> _EXERCISE DETAILS_: Reproduce each line of text in the listing below verbatim, omitting the pictures.

(Dataset listing)
────────
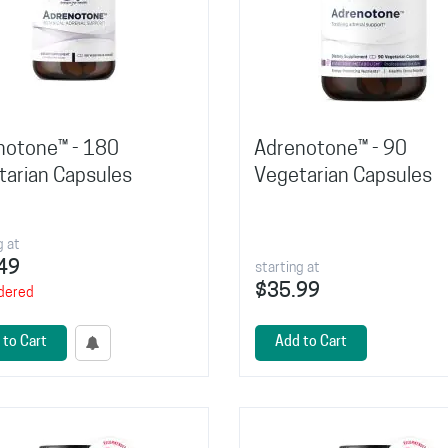
notone™ - 180
Adrenotone™ - 90
tarian Capsules
Vegetarian Capsules
g at
49
starting at
$35.99
dered
 to Cart
Add to Cart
────────
> _WRITTEN SOLUTION_:
notone™ - 180
Adrenotone™ - 90
tarian Capsules
Vegetarian Capsules
g at
49
starting at
$35.99
dered
 to Cart
Add to Cart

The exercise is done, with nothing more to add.